§ **To do**
Once you have checked each line below for the word "already", give the number of lines that have it and nothing further.

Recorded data
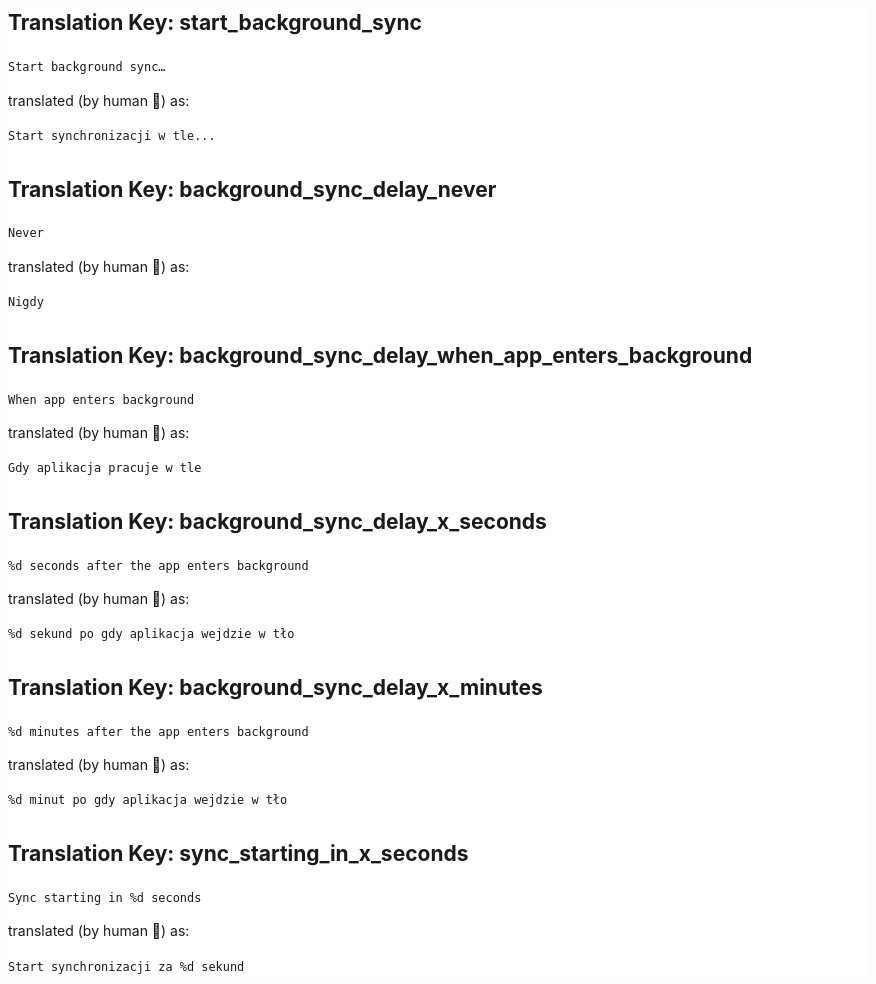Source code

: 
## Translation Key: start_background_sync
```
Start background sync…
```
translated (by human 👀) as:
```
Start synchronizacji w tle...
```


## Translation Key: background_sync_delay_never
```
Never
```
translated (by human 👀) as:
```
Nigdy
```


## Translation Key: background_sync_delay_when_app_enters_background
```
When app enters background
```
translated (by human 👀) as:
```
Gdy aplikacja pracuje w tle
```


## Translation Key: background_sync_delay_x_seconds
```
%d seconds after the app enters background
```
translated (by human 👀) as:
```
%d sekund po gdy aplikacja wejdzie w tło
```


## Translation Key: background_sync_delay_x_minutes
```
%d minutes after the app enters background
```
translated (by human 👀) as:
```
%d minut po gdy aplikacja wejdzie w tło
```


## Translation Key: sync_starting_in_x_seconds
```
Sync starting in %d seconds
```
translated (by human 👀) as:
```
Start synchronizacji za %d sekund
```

...

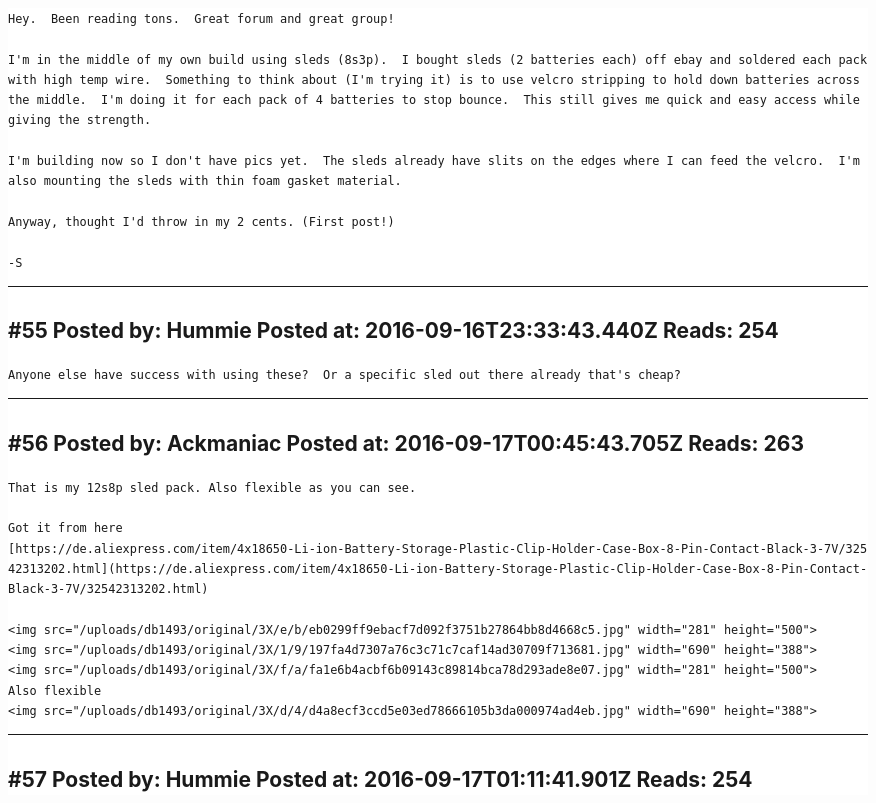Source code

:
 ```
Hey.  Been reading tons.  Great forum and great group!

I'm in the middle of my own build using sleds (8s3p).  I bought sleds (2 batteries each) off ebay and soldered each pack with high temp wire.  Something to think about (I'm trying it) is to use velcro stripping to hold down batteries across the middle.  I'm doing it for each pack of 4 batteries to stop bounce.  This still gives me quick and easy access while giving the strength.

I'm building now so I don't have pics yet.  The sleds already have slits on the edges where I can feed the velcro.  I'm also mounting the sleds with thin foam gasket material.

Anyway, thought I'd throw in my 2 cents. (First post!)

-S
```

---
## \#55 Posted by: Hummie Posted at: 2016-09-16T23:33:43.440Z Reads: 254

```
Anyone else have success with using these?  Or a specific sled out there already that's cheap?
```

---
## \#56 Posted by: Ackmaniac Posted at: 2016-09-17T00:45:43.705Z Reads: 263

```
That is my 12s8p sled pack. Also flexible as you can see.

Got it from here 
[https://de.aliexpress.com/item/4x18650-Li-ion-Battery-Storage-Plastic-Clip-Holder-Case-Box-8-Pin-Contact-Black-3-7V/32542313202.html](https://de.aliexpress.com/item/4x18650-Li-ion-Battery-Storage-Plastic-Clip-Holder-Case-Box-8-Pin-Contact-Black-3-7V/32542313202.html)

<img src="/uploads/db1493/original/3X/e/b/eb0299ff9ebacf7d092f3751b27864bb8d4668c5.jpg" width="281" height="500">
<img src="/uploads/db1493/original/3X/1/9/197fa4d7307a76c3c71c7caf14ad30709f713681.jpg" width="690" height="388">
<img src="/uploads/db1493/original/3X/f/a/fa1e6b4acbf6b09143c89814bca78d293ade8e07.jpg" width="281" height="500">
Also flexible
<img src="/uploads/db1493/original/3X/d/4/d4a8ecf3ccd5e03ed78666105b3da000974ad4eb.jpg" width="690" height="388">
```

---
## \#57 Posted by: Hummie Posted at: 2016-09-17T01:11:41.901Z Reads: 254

§ **Output of the task**
2